Your instructions:
Copy the data word for word, beginning at its very first line and stopping after the line that contains "alle tue preferenze".

......

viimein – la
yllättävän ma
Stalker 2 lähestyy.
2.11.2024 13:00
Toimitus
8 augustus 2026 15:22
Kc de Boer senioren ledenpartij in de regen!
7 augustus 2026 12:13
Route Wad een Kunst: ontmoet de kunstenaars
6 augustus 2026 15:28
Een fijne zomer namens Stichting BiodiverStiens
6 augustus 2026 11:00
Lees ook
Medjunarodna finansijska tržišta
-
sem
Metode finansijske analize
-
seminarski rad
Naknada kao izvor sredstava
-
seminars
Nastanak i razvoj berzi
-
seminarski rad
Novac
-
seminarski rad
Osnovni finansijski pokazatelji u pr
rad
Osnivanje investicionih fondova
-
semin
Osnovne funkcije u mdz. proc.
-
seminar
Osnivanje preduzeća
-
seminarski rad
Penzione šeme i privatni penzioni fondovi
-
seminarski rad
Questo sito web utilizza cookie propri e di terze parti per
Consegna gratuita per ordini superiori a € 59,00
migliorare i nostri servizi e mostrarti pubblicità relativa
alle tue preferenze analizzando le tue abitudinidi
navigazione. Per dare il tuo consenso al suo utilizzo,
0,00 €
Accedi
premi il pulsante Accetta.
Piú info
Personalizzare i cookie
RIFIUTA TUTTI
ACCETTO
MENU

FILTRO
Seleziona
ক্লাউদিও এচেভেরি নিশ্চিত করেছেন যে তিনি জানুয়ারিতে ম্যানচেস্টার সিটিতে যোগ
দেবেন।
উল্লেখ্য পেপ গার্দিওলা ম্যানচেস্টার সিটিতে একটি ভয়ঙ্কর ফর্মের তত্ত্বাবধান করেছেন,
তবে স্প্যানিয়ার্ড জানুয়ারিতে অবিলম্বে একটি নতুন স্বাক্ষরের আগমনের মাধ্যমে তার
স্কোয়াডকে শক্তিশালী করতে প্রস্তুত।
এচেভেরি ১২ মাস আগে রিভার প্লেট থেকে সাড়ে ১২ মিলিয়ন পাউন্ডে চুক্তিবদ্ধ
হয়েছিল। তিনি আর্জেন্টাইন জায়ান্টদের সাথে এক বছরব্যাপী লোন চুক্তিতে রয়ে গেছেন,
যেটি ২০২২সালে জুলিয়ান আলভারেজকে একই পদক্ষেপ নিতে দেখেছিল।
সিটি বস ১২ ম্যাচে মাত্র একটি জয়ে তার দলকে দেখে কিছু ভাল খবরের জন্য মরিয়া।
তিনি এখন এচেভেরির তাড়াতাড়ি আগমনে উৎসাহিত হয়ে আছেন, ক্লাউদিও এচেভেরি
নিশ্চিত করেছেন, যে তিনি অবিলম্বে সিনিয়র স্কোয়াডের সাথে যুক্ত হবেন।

......

Worked solution:
viimein – la
yllättävän ma
Stalker 2 lähestyy.
2.11.2024 13:00
Toimitus
8 augustus 2026 15:22
Kc de Boer senioren ledenpartij in de regen!
7 augustus 2026 12:13
Route Wad een Kunst: ontmoet de kunstenaars
6 augustus 2026 15:28
Een fijne zomer namens Stichting BiodiverStiens
6 augustus 2026 11:00
Lees ook
Medjunarodna finansijska tržišta
-
sem
Metode finansijske analize
-
seminarski rad
Naknada kao izvor sredstava
-
seminars
Nastanak i razvoj berzi
-
seminarski rad
Novac
-
seminarski rad
Osnovni finansijski pokazatelji u pr
rad
Osnivanje investicionih fondova
-
semin
Osnovne funkcije u mdz. proc.
-
seminar
Osnivanje preduzeća
-
seminarski rad
Penzione šeme i privatni penzioni fondovi
-
seminarski rad
Questo sito web utilizza cookie propri e di terze parti per
Consegna gratuita per ordini superiori a € 59,00
migliorare i nostri servizi e mostrarti pubblicità relativa
alle tue preferenze analizzando le tue abitudinidi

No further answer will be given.